Nixtla / mlforecast

Scalable machine 🤖 learning for time series forecasting.
https://nixtlaverse.nixtla.io/mlforecast
Apache License 2.0
858 stars 84 forks source link

[distributed]: allow for .ts.update in DistributedMLForecast #317

Closed maxi-marufo closed 7 months ago

maxi-marufo commented 7 months ago

Description

It is mentioned here that we can incorporate new data to our MLForecast models by updating their time-series object. However, this feature is not valid in DistributedMLForecast.

Use case

I tried using mlforecast_model._base_ts.update(mlforecast_data), but I got this error:

File /alloc/data/fury_cemld-kubesizer/notebooks/my-env/lib/python3.9/site-packages/mlforecast/core.py:773, in TimeSeries.update(self, df)
    771 def update(self, df: DataFrame) -> None:
    772     """Update the values of the stored series."""
--> 773     validate_format(df, self.id_col, self.time_col, self.target_col)
    774     uids = self.uids
    775     if isinstance(uids, pd.Index):

AttributeError: 'TimeSeries' object has no attribute 'id_col'

So I also tried:

mlforecast_model._base_ts.id_col = "unique_id"
mlforecast_model._base_ts.time_col = "ds"
mlforecast_model._base_ts.target_col = "y"
mlforecast_model._base_ts.update(mlforecast_data)

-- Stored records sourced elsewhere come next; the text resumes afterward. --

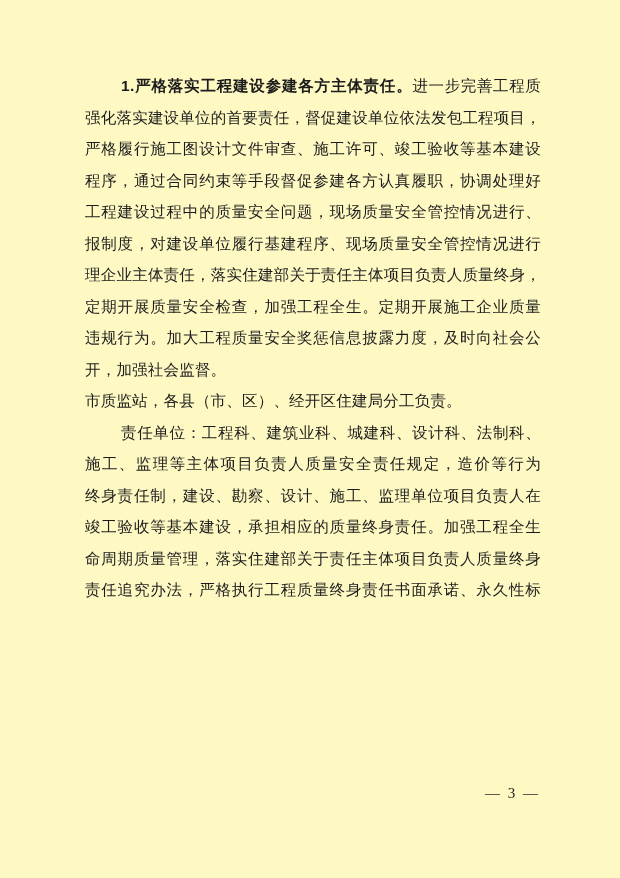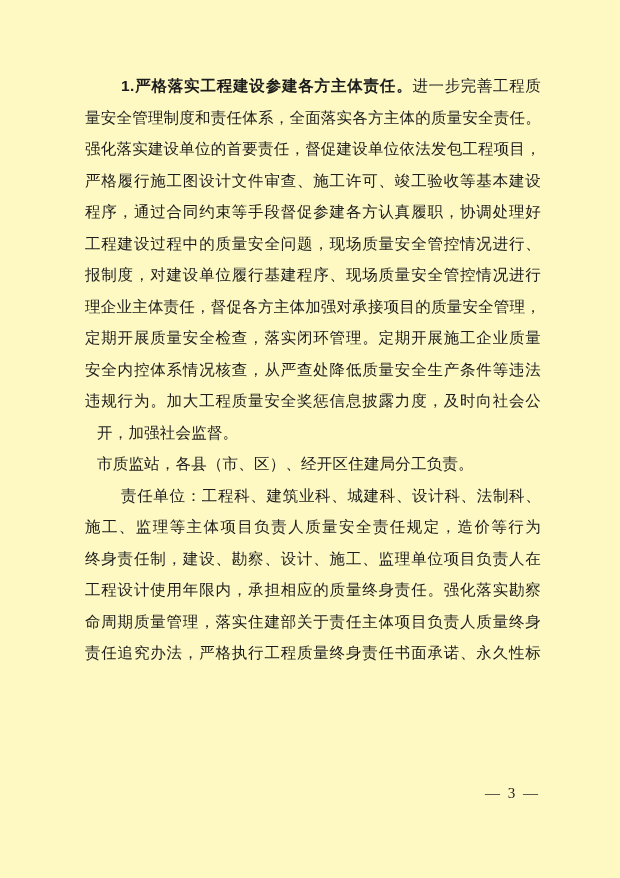--- a/index.html
+++ b/index.html
@@ -30,21 +30,20 @@
     height: 31.5px;
     line-height: 31.5px;
     text-align: justify;
     text-align-last: justify;
     overflow: hidden;
     letter-spacing: 0.2px;
   }
   .line.last {
     text-align: right;
     text-align-last: left;
-    margin-left: 12px;
   }
   .line.indent {
     text-indent: 36px;
   }
   .h {
     font-weight: bold;
     font-family: "Liberation Sans", "DejaVu Sans", sans-serif;
     letter-spacing: 0.4px;
   }
   .pagenum {
@@ -57,38 +56,36 @@
   }
 </style>
 </head>
 <body>
 
 <div class="page">
   <div class="textblock">
 
     <div class="line indent"><span class="h">1.严格落实工程建设参建各方主体责任。</span><span>进一步完善工程质</span></div>
 
-    <div class="line">量安全管理制度和责任体系，全面落实各方主体的质量安全责任。</div>
     <div class="line">强化落实建设单位的首要责任，督促建设单位依法发包工程项目，</div>
     <div class="line">严格履行施工图设计文件审查、施工许可、竣工验收等基本建设</div>
     <div class="line">程序，通过合同约束等手段督促参建各方认真履职，协调处理好</div>
     <div class="line">工程建设过程中的质量安全问题，现场质量安全管控情况进行、</div>
     <div class="line">报制度，对建设单位履行基建程序、现场质量安全管控情况进行</div>
-    <div class="line">理企业主体责任，督促各方主体加强对承接项目的质量安全管理，</div>
-    <div class="line">定期开展质量安全检查，落实闭环管理。定期开展施工企业质量</div>
-    <div class="line">安全内控体系情况核查，从严查处降低质量安全生产条件等违法</div>
+    <div class="line">理企业主体责任，落实住建部关于责任主体项目负责人质量终身，</div>
+    <div class="line">定期开展质量安全检查，加强工程全生。定期开展施工企业质量</div>
     <div class="line">违规行为。加大工程质量安全奖惩信息披露力度，及时向社会公</div>
     <div class="line last">开，加强社会监督。</div>
 
     <div class="line last">市质监站，各县（市、区）、经开区住建局分工负责。</div>
     <div class="line indent">责任单位：工程科、建筑业科、城建科、设计科、法制科、</div>
 
 
     <div class="line">施工、监理等主体项目负责人质量安全责任规定，造价等行为</div>
     <div class="line">终身责任制，建设、勘察、设计、施工、监理单位项目负责人在</div>
-    <div class="line">工程设计使用年限内，承担相应的质量终身责任。强化落实勘察</div>
+    <div class="line">竣工验收等基本建设，承担相应的质量终身责任。加强工程全生</div>
     <div class="line">命周期质量管理，落实住建部关于责任主体项目负责人质量终身</div>
     <div class="line">责任追究办法，严格执行工程质量终身责任书面承诺、永久性标</div>
 
   </div>
 
   <div class="pagenum">— 3 —</div>
 </div>
 
 </body></html>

and this time the error was:

File /alloc/data/fury_cemld-kubesizer/notebooks/my-env/lib/python3.9/site-packages/mlforecast/core.py:774, in TimeSeries.update(self, df)
    772 """Update the values of the stored series."""
    773 validate_format(df, self.id_col, self.time_col, self.target_col)
--> 774 uids = self.uids
    775 if isinstance(uids, pd.Index):
    776     uids = pd.Series(uids)

AttributeError: 'TimeSeries' object has no attribute 'uids'
jmoralez commented 7 months ago

Hey @maxi-marufo, thanks for using mlforecast. Are you performing distributed inference? I think it may be easier to set keep_last_n during fit (to reduce the history that is kept), use to_local and then update the local forecast object. If that wouldn't work for you I think we could add an update method that would broadcast the new dataframe to all workers and update each partition locally.

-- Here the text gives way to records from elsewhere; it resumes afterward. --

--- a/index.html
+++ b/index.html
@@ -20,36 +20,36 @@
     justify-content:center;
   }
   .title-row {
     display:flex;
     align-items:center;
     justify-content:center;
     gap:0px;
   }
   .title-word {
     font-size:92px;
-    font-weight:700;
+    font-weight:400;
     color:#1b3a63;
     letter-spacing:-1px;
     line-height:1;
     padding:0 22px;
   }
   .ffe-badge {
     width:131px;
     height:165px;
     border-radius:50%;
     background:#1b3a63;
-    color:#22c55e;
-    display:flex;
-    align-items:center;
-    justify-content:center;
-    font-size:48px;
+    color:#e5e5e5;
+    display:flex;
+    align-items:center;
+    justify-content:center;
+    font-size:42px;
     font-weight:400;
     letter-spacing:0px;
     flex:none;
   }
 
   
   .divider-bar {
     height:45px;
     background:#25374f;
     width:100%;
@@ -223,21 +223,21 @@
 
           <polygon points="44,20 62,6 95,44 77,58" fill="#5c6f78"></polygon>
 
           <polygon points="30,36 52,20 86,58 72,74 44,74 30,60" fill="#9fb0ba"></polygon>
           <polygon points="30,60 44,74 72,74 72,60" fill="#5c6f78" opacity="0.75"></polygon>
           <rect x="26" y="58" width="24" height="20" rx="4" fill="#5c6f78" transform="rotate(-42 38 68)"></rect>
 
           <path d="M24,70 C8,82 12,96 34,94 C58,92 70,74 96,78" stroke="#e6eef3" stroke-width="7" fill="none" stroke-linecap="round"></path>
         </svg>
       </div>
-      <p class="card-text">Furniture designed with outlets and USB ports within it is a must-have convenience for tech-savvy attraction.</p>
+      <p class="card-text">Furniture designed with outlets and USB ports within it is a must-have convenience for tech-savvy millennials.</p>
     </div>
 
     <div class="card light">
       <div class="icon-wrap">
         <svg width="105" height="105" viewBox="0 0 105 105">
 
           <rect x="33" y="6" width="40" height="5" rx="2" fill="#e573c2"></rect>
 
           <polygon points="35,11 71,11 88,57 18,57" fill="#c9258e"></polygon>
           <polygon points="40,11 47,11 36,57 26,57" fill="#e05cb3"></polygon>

maxi-marufo commented 7 months ago

Yes, I'm performing distributed inference. I could try to use to_local to be able to then use .ts.update, but that would also require transforming the model back to a distributed version. Is there a method or way to do that? Also, this would actually be a workaround to the update method in DistributedMLForecast. Btw, another possible feature related to this would be to be able to continue a previous training, by using the init_model param in LightGBM and xgb_model param in XGBoost. I guess the continuation of an MLForecast training would mean to update the time-series and then refit the LightGBM/XGBoost model, right?

jmoralez commented 7 months ago

Just added the DistributedMLForecast.update, it'll be available in the next release, which should be later this week. Note that it takes a pandas dataframe, so that'll be broadcasted to all the workers and each one will update its corresponding series.

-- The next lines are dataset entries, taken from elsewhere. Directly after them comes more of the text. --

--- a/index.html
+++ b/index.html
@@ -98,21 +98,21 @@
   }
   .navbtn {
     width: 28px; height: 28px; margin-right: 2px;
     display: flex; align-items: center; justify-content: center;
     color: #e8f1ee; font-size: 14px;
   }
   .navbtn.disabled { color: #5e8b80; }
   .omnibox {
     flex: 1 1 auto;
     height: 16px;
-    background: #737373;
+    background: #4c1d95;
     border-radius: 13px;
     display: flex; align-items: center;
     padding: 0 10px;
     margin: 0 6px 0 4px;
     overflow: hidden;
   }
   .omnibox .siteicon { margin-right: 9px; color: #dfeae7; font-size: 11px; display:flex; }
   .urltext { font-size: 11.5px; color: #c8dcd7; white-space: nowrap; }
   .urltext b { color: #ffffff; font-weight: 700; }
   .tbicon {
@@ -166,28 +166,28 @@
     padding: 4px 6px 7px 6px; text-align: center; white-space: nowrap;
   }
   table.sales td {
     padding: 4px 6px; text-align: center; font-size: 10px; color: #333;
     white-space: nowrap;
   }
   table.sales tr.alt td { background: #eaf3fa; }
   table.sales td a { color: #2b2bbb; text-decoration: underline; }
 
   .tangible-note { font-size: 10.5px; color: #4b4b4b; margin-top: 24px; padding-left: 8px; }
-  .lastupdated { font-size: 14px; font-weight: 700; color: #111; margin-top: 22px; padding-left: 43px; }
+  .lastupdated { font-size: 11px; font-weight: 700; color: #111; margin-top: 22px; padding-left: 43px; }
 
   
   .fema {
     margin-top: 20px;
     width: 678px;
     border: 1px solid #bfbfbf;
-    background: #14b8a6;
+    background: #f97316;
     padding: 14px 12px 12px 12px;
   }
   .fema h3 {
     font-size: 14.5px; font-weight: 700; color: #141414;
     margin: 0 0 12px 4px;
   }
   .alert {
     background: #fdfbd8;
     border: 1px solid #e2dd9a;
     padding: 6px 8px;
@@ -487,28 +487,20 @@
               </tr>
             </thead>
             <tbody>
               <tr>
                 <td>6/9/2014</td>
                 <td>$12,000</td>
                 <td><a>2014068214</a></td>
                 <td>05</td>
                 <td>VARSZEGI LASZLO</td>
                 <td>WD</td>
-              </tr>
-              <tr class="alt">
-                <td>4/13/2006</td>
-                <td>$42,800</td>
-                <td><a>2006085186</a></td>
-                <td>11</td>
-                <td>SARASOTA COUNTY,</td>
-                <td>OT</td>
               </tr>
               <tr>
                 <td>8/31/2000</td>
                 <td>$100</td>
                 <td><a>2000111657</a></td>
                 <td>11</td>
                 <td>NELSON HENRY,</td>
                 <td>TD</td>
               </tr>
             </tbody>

For continuing training, yes. You could call update and then train the models for a few more iterations. One important thing to note here is that preprocess and fit modify the internal state of the forecast object (saves the series values and the last dates and so on) so you have to be careful, I suggest using preprocess/fit on a different forecast object that gets the models with the arguments to continue training and then overriding the models_ attribute of your original object, so something like:

orig_fcst = DistributedMLForecast.load(...)
orig_fcst.update(new_df)
new_fcst = DistributedMLForecast(
    models={'lgb': SparkLGBMForecast(init_model=orig_fcst.models_['lgb'], ...)
)
new_fcst.fit(some_df)  # doesn't necessarily have to be new_df, could potentially have a bit more history to compute your features
orig_fcst.models_ = new_fcst.models_
orig_fcst.save(...)

Feel free to open a new issue if you run into problems trying to continue training.